Education in Cambodia
The French colonisation of Cambodia initially ignored education, and placed it as a low priority until the late 1950s and 1960s. This meant that in the early to mid 1900s, there was little progress made in the field of education, and only 50-60,000 children were enrolled in primary school. However, once the country gained independence in 1953, the number of children enrolled in school rapidly increased and the country saw a dramatic reform in their education system as elementary and secondary schools were expanded to rural areas, whilst higher education institutions were established. However, the system was essentially wiped out by the Khmer Rouge, as all schools were destroyed and teachers were some of the first to be prosecuted and executed by Pol Pot. This meant that schools had to be built up from scratch again in the 1980s. The education system was completely redone in 1996 to form a formal education structure, which is formulated of 6 years of primary schooling and 6 years of secondary schooling. Education is provided free of charge to all children in both urban and rural parts of the country, whilst private education still exists at all levels, but is mostly available in Phnom Penh, and is run by foreign ethnicities.

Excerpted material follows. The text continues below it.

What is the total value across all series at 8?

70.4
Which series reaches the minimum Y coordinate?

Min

Education now comprises roughly 11.1% of total government GDP, and the system seems to be functioning well, with youth literacy rates up around 85% and 88% for girls and boys under the age of 15. 95% of all children are also enrolled in primary school, up from less than 30% in the 1950s. However, whilst there has been lots of development and improvement in education, there are still many issues that need to be addressed. Firstly, schools are so crowded that often, more than 80 kids are squeezed into one class with one teacher, and as a result children only get half day schooling as the schools need a morning and afternoon session to cater for all the students. Despite there being a severe lack of teachers, the teachers are so poorly paid by the government that there is a lack of incentive to work and they often accept extra fees and bribes from students, resulting in some kids being inevitably left out. In addition, secondary school enrollment is only around 50% as many rural teenagers prioritize working in the fields with their parents rather than going to school, thus preventing them from attending any higher education institutions.

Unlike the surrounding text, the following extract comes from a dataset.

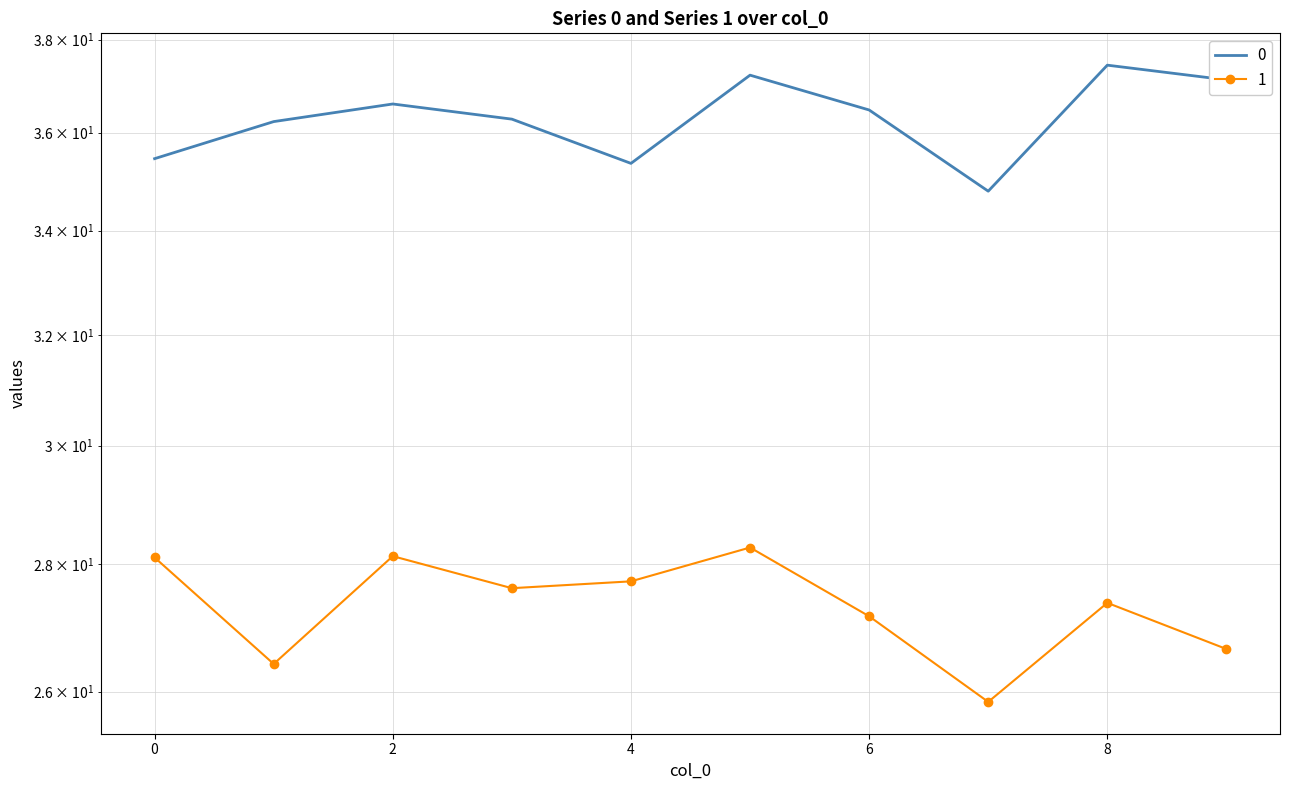

The value of 0 at 6 is 10.8. True or false?

False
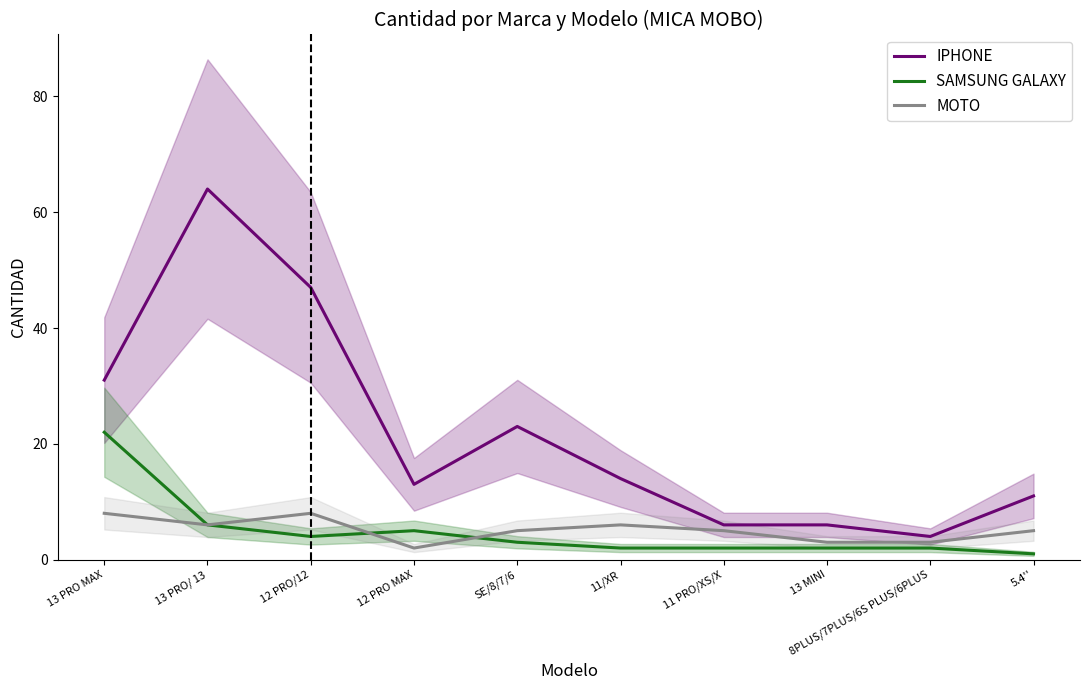

How many lines are shown in the chart?

3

In 2004, The Cambodian Microfinance Association was established in the capital city of Phnom Penh. The NGO aims to ensure the prosperity and sustainability of the microfinance sector in Cambodia and plays a vital role in creating local and international networks. They believe that Cambodian citizens should receive financial services through a sustainable system and in a timely fashion, and help microfinance operators to strength communication as well as linking up donors, creditors and investors. There are currently 45 CMA members including 39 licensed microfinance institutions and 6 NGO’s that have contributed to a gross loan portfolio of around 203 billion USD to almost 2 million accounts. The microfinance industry has developed greatly since the 1990s, when it was virtually non-existent, due to the commercialisation of Phnom Penh, as well as work by NGOs and increased funding from the government. Today, microfinance is available, even in the most rural parts of Cambodia and over 80% of clients live in rural areas whilst 81% of clients are women, who have since become more empowered since they’ve been able to borrow/repay their money.